Tasks to perform
[a] Write out the passage of the sermon starting at "It looks as" and ending at "to Valentine's day!".
[b] In the sermon, what new venture is the church beginning?
[c] Carry on the sermon from its last sentence.

Source extract
===============
It looks as if my long-range holiday sensors are just as bad as they have ever been. Three weeks ago I promised you a two-part series of sermons, entirely oblivious of the fact that one of those sermons would fall on the Sunday right before Valentine's day, and the other on the Sunday right after Valentine's day. As a result, last week I had the rare distinction of preaching about Satan on the Sunday closest to Valentine's day!

This week I am attempting to redeem myself by celebrating Valentine's day a little late--but still before we move into the introspective period of Lent, which begins with Ash Wednesday this coming Wednesday. Perhaps Providence was at work after all, since I am pleased that we are holding this special service on the same day that our teenagers have joined us for their Youth League and Confirmation Class (held during Sunday School), so that their parents can easily attend this service, too.

It does seem especially appropriate to focus on marriage as we begin together a brand new venture for our church: a wedding ministry in which we will serve to join many couples in the holy and, we hope, happy union of marriage. It is a ministry that our church is especially well suited for. Yes, our church building is a beautiful place to get married. But when I say that our church is especially well suited to provide a wedding ministry, I am referring primarily to the strong and deep insights and ideas that we find in the teachings of our church about the union of man and woman--of male and female--in marriage.

Over the ages in which humanity has existed on this earth, marriage has most often been considered a mere mating or coupling for purposes of childbearing, political and social advantage, sexual pleasure, or some other worldly purpose. One of the most common of these purposes has been--for men--to secure a woman, or several women, much like property, so that her labor and her body will belong to him exclusively. A few women have managed to turn the tables and bend their mates to their will, so that their husbands labor for them and wait on their beck and call. But this has been by far the less frequent situation in a world whose affairs have been largely dominated by men throughout recorded history.
===============
Dataset excerpts
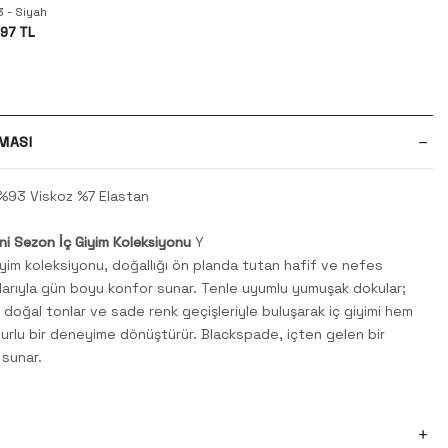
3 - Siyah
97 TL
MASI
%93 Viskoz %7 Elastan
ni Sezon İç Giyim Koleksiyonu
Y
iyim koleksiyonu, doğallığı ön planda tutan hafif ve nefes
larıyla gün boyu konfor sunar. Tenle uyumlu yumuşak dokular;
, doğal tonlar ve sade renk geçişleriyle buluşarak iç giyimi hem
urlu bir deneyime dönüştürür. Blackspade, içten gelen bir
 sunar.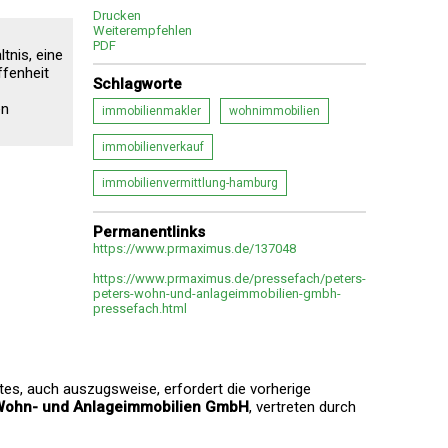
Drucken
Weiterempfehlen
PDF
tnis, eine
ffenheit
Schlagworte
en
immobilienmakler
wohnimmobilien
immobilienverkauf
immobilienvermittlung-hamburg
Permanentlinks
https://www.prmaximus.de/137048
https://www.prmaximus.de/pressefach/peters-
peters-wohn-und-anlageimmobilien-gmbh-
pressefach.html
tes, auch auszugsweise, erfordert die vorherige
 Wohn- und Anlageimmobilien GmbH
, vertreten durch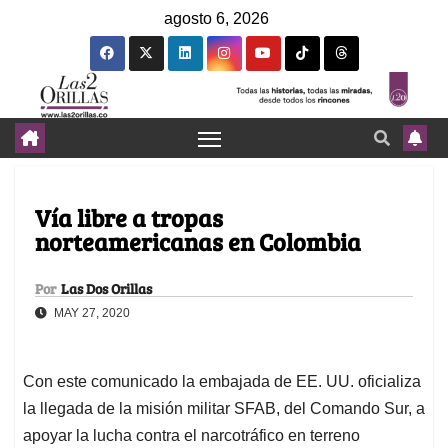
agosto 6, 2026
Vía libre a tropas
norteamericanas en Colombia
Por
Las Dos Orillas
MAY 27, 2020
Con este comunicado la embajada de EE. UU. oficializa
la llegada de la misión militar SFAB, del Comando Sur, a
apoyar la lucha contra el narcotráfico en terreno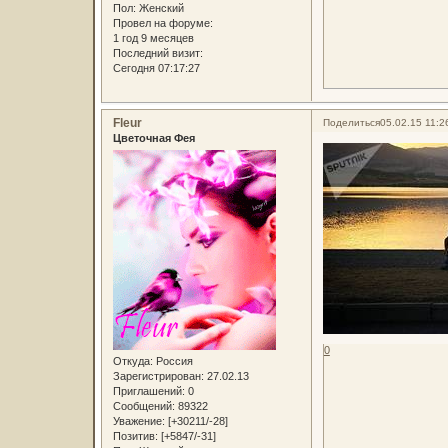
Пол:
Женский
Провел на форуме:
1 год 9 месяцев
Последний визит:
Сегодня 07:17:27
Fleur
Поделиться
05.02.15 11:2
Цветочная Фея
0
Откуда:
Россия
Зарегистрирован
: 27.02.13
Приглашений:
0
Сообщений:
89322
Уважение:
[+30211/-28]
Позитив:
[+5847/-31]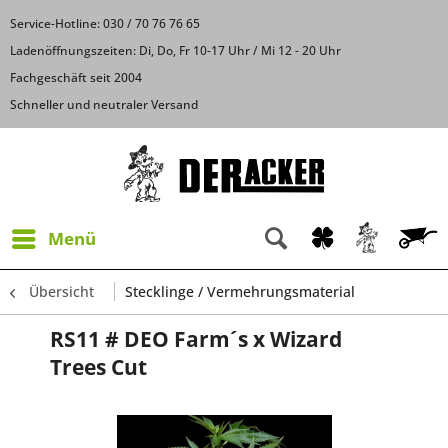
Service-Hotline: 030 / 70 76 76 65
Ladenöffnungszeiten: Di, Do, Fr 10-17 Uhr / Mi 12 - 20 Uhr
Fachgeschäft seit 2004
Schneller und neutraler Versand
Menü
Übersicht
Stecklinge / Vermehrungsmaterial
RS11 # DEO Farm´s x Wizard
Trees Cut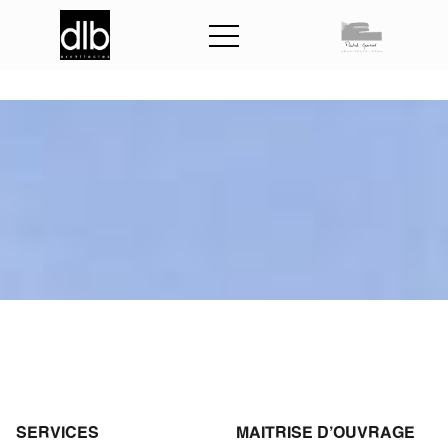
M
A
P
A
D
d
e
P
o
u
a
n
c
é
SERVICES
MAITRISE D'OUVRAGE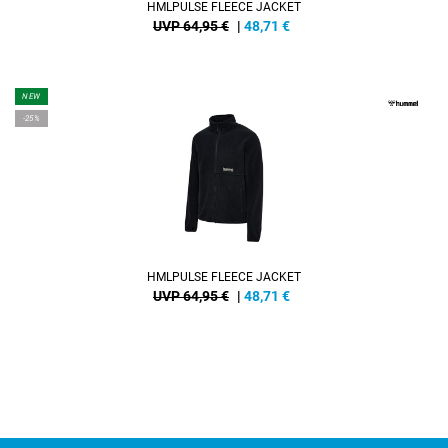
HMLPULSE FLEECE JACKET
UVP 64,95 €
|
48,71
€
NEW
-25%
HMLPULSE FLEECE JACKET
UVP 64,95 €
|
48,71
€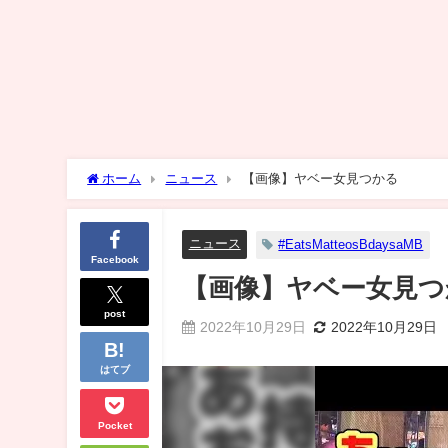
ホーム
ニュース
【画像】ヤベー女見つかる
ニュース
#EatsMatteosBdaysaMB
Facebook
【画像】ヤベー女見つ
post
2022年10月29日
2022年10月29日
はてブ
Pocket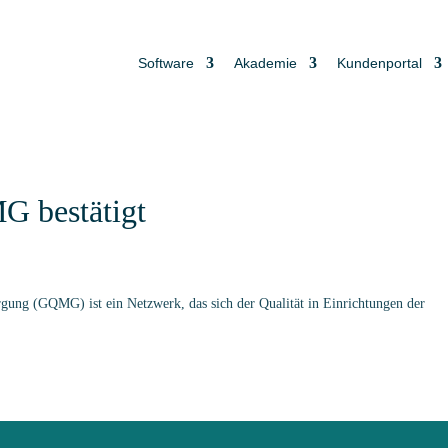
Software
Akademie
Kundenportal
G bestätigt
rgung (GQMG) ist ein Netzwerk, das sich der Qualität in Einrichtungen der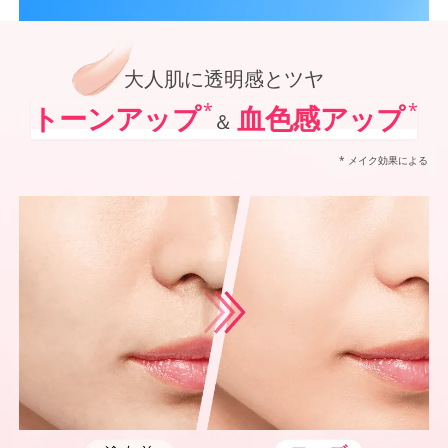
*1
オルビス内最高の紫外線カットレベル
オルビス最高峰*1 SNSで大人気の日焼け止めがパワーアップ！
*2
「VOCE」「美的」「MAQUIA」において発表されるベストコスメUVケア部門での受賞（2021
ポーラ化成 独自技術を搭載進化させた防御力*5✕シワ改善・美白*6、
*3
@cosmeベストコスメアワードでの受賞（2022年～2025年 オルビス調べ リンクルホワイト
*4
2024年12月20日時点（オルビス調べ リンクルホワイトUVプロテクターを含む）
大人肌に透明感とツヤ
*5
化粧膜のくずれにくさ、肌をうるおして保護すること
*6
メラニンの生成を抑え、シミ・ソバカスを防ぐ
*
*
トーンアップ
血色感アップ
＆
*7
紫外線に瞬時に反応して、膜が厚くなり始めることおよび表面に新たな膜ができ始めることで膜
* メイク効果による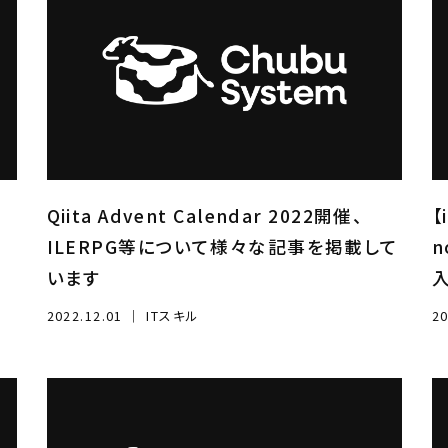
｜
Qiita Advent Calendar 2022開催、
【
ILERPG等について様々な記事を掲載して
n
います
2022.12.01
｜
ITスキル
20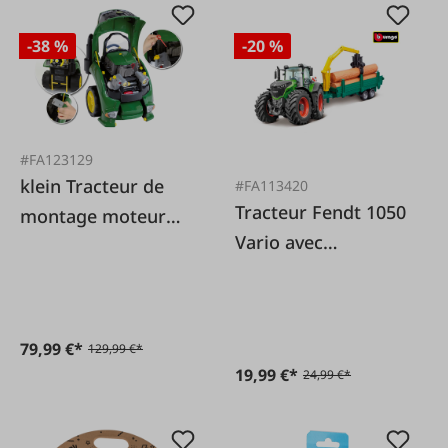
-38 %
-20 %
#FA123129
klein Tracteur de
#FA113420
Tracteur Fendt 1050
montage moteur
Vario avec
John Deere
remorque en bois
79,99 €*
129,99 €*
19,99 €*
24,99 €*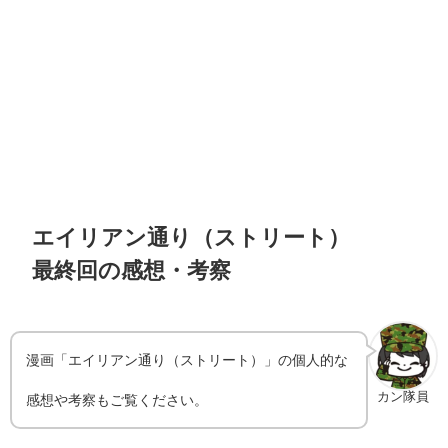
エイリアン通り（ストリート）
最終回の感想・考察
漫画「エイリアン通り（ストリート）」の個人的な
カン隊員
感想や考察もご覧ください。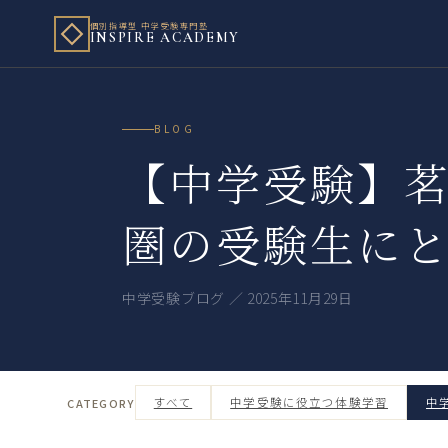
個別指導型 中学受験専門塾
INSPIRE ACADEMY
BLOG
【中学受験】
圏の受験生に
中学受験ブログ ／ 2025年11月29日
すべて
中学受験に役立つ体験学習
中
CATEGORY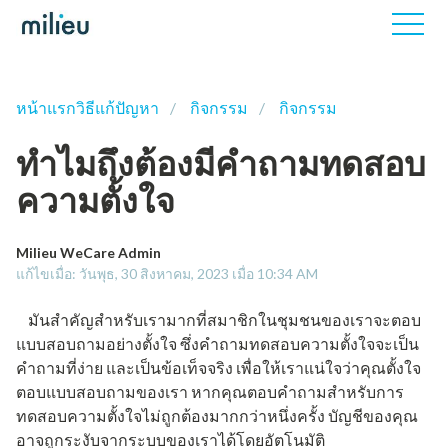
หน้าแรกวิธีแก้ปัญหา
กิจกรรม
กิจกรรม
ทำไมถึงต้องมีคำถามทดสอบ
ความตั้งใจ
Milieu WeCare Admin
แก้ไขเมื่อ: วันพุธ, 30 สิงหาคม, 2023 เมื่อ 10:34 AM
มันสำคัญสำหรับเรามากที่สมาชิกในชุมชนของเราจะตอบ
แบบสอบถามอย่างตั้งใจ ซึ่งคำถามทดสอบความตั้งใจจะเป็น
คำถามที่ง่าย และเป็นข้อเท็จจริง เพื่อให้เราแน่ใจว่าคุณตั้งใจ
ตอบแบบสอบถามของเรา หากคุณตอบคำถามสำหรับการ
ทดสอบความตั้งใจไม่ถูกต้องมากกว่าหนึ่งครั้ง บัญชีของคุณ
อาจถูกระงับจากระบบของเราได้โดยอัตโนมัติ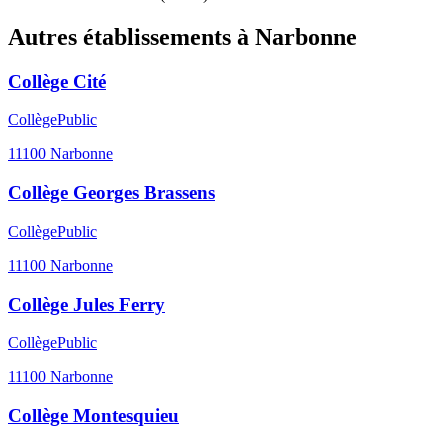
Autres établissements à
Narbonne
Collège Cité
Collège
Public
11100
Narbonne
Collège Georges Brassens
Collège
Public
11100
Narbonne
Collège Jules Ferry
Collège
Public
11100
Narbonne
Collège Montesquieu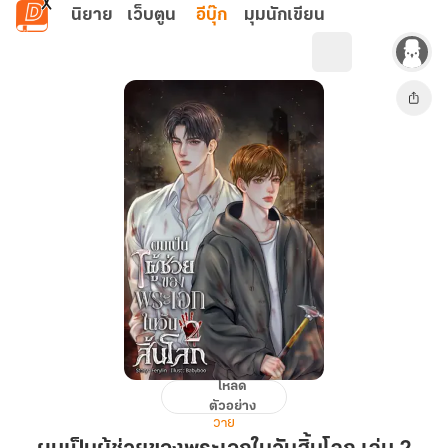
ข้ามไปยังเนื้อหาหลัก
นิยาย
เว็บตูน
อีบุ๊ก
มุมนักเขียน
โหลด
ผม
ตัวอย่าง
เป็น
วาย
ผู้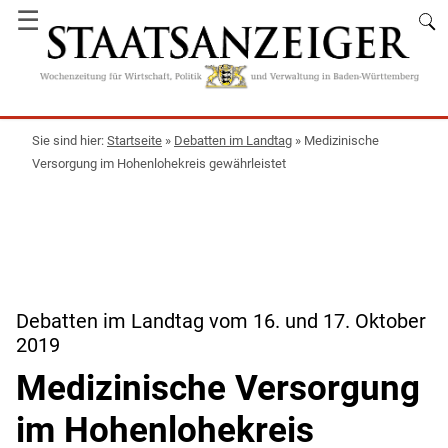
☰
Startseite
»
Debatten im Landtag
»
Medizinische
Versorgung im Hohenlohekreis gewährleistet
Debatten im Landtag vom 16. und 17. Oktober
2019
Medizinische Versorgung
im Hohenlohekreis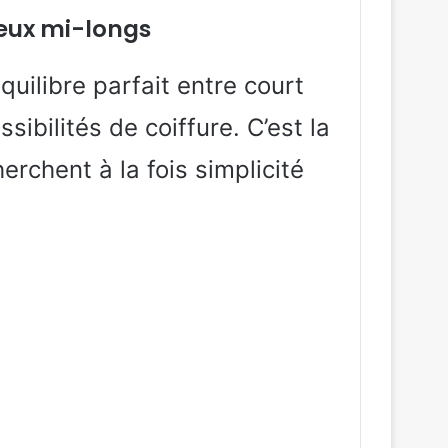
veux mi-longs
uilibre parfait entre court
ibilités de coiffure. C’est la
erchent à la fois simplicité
===============
Per-task outputs
[a]
It looks as if my long-range holiday sensors are just as bad as they have ever been. Three weeks ago I promised you a two-part series of sermons, entirely oblivious of the fact that one of those sermons would fall on the Sunday right before Valentine's day, and the other on the Sunday right after Valentine's day. As a result, last week I had the rare distinction of preaching about Satan on the Sunday closest to Valentine's day!

[b] A wedding ministry, in which the church will join many couples in marriage.

[c]
This certainly was the case in the times of Jesus--and in the times of Moses that Jesus referred to in our New Testament reading. As we find out if we read further in Matthew, when the Pharisees asked Jesus whether it was lawful for a man to divorce his wife for any and every reason, they were referring to a law given by Moses and recorded in the Old Testament that if a man found his wife to be unsatisfactory for some reason, he should write her a bill of divorcement and send her away. There is, of course, no mention in the Old Testament of a wife writing her husband a bill of divorcement. This would not have even occurred to the Old Testament writers, since for all practical purposes, a wife belonged to her husband, and it was simply taken for granted that he held the primary power in the relationship.

Jesus rejected this attitude toward marriage. In fact, in another place, speaking to the people of that culture, he says, "The people of this age marry and are given in marriage. But those who are considered worthy of taking part in that age and in the resurrection from the dead will neither marry nor be given in marriage, and they can no longer die; for they are like the angels" (Luke 20:34-36). Did he mean that in heaven there is no marriage as we conceive of it in our culture's best ideals of marriage? I think not. Rather, I believe that on the literal level of meaning, he was saying in essence, "In the spiritual world, marriage as you know it does not exist. Women are not married off nor given in marriage to men as property to be owned, controlled, and sent away at will. That is not how things are with the angels."

Some people may think this is stretching Jesus' words. But if some deeper form of marriage were not a part of God's will, why did Jesus say what he did say in our reading from Matthew? Why did he refer those Pharisees back to how things were in the beginning, when God created human beings male and female, both in the image of God? Why did he say that a man should leave his father and mother and be united to his wife? And why did Jesus refer to the marriage of a man and a woman as something that God has joined together, and that no human being should separate?

If we try to interpret Jesus' words as meaning that there is no such thing as heavenly, spiritual marriage, we create many contradictions in his own words. But once we realize that he was referring (in the literal sense) to an unspiritual form of marriage--that he was attacking social and religious customs of marriage as property and as a means to worldly ends--the contradictions disappear. If we put together all his statements about love and marriage, we can understand and appreciate that Jesus was trying to break those traditional, worldly views of marriage and point us toward a deeper, more spiritual, God-given ideal of marriage.

This spiritual ideal of marriage is what we both celebrate and strive for today. We as a church and as individual people, as couples, as families, do not want to be stuck in old, materialistic, and ultimately depressing and destructive forms of marriage--forms in which one partner tries to dominate and control the other for his or her own advantage and pleasure. No! We wish to build relationships and marriages based on a deeper ideal--an ideal of mutual love and service, in which there is no thought of dominance or ownership, but only of a deep, passionately heartfelt desire to do everything to make each other happy.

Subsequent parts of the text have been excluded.